Punjab govt bites the bullet, employees to retire at 60
Unable to diagnose Punjab's grim fiscal health and left with thin cash reserves to release payments to retiring employees, the Shiromani Akali Dal-Bharatiya Janata Party coalition government on Tuesday decided to raise the retirement age of its employees to 60 years from October 1.chandigarh Updated: Jul 24, 2013 00:36 IST
Unable to diagnose Punjab's grim fiscal health and left with thin cash reserves to release payments to retiring employees, the Shiromani Akali Dal-Bharatiya Janata Party coalition government on Tuesday decided to raise the retirement age of its employees to 60 years from October 1.
At the core of the state government's decision is the worrying salary, wages and pension bill, which is proving to be a huge burden on the state exchequer and eating up the bulk of the state's revenue receipts. The step to increase the superannuation age will temporarily help the government contain the fast-deteriorating fiscal health as it is expected to save about Rs 1,000 crore annually.
As per official figures, the annual salary, wages and pension bill is about Rs 20,750 crore. This consumes a majority of the state's revenue receipts as Rs 20,000 crore come from value-added tax (VAT), the biggest source of revenue for the government.

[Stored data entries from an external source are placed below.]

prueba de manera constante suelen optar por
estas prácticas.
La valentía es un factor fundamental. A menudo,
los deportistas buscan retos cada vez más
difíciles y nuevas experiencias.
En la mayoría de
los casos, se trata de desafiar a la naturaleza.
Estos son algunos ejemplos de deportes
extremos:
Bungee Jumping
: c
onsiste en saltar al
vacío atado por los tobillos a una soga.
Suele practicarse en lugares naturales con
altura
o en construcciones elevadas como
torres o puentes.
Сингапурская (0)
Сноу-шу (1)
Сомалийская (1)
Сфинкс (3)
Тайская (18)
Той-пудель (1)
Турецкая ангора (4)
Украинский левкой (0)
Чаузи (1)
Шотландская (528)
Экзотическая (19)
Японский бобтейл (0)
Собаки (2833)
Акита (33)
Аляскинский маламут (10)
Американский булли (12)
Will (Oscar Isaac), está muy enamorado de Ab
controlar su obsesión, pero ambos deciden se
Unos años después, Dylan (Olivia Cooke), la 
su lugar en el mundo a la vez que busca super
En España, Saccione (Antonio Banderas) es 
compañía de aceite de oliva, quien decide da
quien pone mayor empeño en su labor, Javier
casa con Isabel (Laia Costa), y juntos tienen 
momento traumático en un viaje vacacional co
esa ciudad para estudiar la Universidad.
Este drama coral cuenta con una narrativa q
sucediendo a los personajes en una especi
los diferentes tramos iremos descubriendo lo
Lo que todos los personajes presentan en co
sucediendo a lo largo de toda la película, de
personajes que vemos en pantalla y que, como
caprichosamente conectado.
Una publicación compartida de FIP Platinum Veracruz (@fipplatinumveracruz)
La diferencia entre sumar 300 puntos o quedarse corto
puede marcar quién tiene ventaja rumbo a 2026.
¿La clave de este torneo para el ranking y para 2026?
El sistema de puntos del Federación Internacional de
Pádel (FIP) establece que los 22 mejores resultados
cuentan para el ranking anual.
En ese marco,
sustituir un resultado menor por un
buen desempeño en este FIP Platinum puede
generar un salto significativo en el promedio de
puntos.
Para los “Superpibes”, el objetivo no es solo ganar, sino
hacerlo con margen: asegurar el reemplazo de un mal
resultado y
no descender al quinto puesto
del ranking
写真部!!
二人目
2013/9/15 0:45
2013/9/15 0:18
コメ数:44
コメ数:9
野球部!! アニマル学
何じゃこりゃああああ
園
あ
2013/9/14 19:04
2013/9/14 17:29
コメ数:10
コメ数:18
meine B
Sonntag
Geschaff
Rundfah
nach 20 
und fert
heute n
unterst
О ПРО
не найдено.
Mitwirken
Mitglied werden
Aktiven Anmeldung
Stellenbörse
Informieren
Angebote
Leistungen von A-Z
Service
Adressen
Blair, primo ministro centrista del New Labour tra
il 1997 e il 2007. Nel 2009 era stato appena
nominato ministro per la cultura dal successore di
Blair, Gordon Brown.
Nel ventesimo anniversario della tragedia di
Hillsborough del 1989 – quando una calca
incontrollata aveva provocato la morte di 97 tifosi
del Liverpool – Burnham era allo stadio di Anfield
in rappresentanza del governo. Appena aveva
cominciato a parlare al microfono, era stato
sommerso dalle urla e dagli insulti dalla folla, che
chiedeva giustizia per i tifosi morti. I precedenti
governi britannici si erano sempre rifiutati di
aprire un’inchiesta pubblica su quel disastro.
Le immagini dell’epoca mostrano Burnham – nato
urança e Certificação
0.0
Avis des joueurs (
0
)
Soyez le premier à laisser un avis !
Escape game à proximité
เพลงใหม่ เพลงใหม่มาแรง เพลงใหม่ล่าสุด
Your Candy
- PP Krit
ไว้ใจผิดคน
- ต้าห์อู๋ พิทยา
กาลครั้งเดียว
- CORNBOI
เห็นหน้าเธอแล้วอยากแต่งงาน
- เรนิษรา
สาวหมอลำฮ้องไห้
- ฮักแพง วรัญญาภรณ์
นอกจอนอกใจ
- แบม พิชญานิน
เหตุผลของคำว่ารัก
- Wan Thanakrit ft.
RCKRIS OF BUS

Government sources say chief minister Parkash Singh Badal on Tuesday formally approved the proposal to raise the retirement age, mooted by the finance department with the objective of overcoming the precarious financial position.
During the cabinet meeting here on Tuesday, this issue was hotly debated, albeit informally, by the ministers after chief secretary Rakesh Singh brought it up.
As increasing the retirement age of employees was an executive decision, the matter was not placed before the cabinet formally as no approval was needed, a government functionary said.
Speaking to Hindustan Times, finance minister Parminder Singh Dhindsa said: "Though not many (leaders) in the government are in favour of raising the retirement age, we have decided to bite the bullet due to the precarious fiscal health."
Dhindsa candidly admitted that raising the retirement age had become imperative due to "certain financial compulsions" as the move would help the government in "saving some money", which otherwise had to be released to superannuating employees in the form of gratuity and general provident fund.
Now, the personnel department will amend the rules. "Yes, from October 1, the retirement age will be increased from 58 to 60 years," Dhindsa added.
The government has also decided to increase the recruitment age by one year, from the present 37 to 38 years.
In September 2012, the government had decided to offer the option of re-employment for a period of one year to all its retiring employees, while declining the finance department's proposal to increase the retirement age from 58 to 60 years.
Under the re-employment option, the employees will continue to retire at the age of 58 years. But they will have an option of re-employment for two years.
"The superannuation age will be increased on the pattern already in place. But the rules will be amended accordingly," the finance minister said.